Generalized Neural Collapse for a Large Number of Classes

Authors: Jiachen Jiang, Jinxin Zhou, Peng Wang, Qing Qu, Dustin G. Mixon, Chong You, Zhihui Zhu

ICML 2024 | Conference PDF | Archive PDF | Plain Text | LLM Run Details

Reproducibility Variable Result LLM Response
Research Type Experimental We provide empirical study to verify the prevalence of generalized neural collapse in practical deep neural networks. Moreover, we provide theoretical study to show that the generalized neural collapse provably occurs under an unconstrained feature model with spherical constraint, subject to specific technical conditions on feature dimension and the number of classes. Empirically, we verify that the GNC approximately holds in practical DNNs trained with a small temperature in CE loss.
Researcher Affiliation Collaboration 1Department of Computer Science, The Ohio State University, Columbus, OH, USA 2Department of Electrical Engineering & Computer Science, University of Michigan, Ann Arbor, MI, USA 3Department of Mathematics, The Ohio State University, Columbus, OH, USA 4Google Research, New York City, NY, USA.
Pseudocode No The paper does not contain any clearly labeled pseudocode or algorithm blocks. It describes procedures using mathematical formulations and textual explanations.
Open Source Code No The paper does not include an unambiguous statement by the authors that they are releasing the source code for the methodology described in this paper, nor does it provide a direct link to a code repository.
Open Datasets Yes We verify the occurence of GNC by training a Res Net18 on the CIFAR100 dataset (Krizhevsky, 2009), and report the results in Figure 2. We train a Res Net18 network on four classes {Automobile, Cat, Dog, Truck} from CIFAR10 dataset. We train Res Net18, Dense Net121, and Res Ne Xt50 network on the CIFAR100, Tiny-Image Net and BUPT-CBFace-50 datasets using CE loss.

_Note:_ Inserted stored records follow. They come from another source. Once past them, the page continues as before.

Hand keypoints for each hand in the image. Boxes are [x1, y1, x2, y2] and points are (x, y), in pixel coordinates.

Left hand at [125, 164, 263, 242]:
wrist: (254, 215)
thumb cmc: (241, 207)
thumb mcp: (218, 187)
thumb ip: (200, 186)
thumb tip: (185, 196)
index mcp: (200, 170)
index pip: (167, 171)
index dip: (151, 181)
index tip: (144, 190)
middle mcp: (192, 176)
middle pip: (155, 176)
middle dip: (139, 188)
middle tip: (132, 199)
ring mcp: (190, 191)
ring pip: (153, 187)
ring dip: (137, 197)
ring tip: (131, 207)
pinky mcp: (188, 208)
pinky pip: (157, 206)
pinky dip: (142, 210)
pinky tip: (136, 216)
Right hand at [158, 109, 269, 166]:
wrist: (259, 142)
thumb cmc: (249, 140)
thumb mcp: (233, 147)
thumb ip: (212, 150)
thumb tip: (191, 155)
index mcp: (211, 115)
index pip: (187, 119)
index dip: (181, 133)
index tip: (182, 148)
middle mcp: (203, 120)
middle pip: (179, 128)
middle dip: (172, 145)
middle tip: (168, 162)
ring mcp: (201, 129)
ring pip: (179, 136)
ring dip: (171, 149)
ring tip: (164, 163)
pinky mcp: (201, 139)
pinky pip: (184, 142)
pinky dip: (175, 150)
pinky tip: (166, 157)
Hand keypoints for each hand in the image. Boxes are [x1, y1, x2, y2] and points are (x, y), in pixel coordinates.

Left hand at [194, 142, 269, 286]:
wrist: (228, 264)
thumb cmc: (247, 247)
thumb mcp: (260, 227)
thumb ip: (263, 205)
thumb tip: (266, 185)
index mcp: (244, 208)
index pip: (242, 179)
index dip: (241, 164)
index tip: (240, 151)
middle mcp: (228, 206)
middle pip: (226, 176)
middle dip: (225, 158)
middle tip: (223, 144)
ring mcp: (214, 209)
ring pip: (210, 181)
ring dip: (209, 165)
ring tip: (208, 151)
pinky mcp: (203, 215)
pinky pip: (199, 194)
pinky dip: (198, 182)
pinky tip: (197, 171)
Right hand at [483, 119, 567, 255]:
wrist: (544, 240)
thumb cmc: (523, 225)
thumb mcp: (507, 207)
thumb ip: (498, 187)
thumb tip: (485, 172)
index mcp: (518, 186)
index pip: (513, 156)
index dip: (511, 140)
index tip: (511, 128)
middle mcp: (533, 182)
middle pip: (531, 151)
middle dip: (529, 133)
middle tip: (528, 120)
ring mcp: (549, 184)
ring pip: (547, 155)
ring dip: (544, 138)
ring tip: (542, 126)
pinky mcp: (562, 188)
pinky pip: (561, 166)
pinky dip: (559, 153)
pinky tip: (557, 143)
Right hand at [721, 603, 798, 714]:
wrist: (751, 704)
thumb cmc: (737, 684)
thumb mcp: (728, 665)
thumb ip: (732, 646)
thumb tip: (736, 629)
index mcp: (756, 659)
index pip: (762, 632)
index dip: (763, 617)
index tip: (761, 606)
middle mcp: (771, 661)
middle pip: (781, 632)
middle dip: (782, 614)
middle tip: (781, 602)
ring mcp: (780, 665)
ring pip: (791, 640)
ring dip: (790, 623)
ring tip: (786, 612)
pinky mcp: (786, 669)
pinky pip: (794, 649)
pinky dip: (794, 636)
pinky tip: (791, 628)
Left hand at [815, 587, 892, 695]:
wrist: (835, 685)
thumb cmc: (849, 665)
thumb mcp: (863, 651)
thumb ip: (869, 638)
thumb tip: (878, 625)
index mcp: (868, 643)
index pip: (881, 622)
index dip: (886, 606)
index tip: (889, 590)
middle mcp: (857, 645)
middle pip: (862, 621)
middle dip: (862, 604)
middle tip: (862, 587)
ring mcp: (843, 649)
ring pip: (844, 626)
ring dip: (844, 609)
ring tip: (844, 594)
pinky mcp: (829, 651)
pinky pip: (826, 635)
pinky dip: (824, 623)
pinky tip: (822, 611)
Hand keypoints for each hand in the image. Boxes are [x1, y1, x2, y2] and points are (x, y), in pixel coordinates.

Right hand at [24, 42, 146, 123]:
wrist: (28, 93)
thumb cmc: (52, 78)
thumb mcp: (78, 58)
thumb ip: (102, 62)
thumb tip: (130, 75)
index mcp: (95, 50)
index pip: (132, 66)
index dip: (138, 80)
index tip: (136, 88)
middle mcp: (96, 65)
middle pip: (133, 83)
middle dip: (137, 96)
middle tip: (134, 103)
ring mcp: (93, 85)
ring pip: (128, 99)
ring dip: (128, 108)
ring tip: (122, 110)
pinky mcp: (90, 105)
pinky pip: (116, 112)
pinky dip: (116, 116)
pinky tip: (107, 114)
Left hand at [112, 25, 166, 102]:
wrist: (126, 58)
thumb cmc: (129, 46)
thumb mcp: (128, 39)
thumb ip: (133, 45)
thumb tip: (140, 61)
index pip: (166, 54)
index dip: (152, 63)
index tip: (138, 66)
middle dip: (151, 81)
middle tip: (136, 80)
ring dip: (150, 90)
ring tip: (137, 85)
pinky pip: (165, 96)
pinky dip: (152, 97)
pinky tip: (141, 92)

Dataset Splits No The paper describes the use of datasets for training and testing, and mentions 'in-distribution (ID) task' and 'out-of-distribution (OOD) task' for fine-tuning, but does not provide specific train/validation/test dataset split percentages, absolute sample counts for each split, or references to predefined splits for reproducibility.

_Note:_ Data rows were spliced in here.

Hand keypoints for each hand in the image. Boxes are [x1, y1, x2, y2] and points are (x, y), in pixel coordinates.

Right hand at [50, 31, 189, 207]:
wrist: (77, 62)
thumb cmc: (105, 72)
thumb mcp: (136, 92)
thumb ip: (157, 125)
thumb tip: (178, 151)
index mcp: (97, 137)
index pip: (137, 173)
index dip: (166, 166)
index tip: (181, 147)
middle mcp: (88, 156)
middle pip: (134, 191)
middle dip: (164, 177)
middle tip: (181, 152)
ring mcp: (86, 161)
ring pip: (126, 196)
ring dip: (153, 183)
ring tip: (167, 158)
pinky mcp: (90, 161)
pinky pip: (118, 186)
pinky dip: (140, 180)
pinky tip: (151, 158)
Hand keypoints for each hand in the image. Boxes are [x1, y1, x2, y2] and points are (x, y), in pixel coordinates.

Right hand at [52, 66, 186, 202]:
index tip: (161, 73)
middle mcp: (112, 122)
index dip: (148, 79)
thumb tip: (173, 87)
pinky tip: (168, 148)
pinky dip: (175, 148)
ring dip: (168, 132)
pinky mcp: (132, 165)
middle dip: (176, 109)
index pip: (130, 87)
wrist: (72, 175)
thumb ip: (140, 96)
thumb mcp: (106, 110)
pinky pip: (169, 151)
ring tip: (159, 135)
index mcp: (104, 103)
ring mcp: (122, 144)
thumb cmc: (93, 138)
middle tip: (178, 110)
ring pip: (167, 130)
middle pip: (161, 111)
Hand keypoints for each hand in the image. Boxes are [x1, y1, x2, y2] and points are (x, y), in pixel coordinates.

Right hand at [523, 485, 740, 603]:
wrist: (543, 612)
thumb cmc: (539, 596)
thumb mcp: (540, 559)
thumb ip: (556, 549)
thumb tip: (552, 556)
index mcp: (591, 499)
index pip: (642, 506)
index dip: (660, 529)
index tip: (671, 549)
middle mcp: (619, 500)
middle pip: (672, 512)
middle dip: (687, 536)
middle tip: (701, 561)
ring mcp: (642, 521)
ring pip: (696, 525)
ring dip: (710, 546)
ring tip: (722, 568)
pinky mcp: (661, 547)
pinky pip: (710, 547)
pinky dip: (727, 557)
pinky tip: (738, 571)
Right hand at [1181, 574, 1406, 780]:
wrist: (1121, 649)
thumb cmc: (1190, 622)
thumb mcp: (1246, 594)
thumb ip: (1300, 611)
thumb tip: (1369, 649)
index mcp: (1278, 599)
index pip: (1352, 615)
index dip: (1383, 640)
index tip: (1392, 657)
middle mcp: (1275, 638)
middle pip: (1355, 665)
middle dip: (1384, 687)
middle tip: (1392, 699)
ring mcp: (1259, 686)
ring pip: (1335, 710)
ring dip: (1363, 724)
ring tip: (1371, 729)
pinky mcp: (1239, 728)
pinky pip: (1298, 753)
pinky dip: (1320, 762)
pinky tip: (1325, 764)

Hardware Specification Yes Additionally, all experiments were conducted on 4x V100 GPU with 32G memory.
Software Dependencies No The paper mentions optimizers (SGD, Adam) and schedulers (Cosine Annealing) but does not provide specific software names with version numbers for reproducibility (e.g., 'PyTorch 1.x' or 'TensorFlow 2.x').

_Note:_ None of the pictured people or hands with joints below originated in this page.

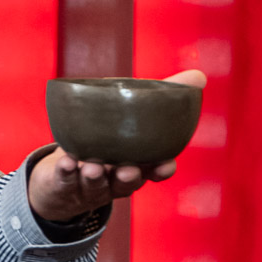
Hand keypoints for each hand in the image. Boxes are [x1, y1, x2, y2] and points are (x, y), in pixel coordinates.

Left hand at [27, 68, 207, 222]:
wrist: (63, 173)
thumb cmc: (108, 141)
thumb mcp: (133, 119)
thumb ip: (164, 100)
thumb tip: (199, 76)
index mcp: (136, 166)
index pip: (154, 172)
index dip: (162, 171)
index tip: (165, 166)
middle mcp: (115, 179)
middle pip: (126, 182)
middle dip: (128, 178)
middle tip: (127, 170)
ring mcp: (90, 185)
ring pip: (95, 184)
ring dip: (95, 177)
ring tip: (92, 167)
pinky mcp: (64, 184)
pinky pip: (65, 180)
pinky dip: (67, 172)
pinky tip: (67, 162)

Experiment Setup Yes For optimization, we utilized SGD with a momentum of 0.9 and an initial learning rate of 0.1, which decayed according to the Cosine Annealing over a span of 200 epochs. We set the feature dimension to d = 20 and the temperature parameter to τ = 0.1. We employed the Adam optimizer with a learning rate of 1e 5 and utilized the Cosine Annealing scheduler. The models are fine-tuned for 5 epochs with the batch size of 100.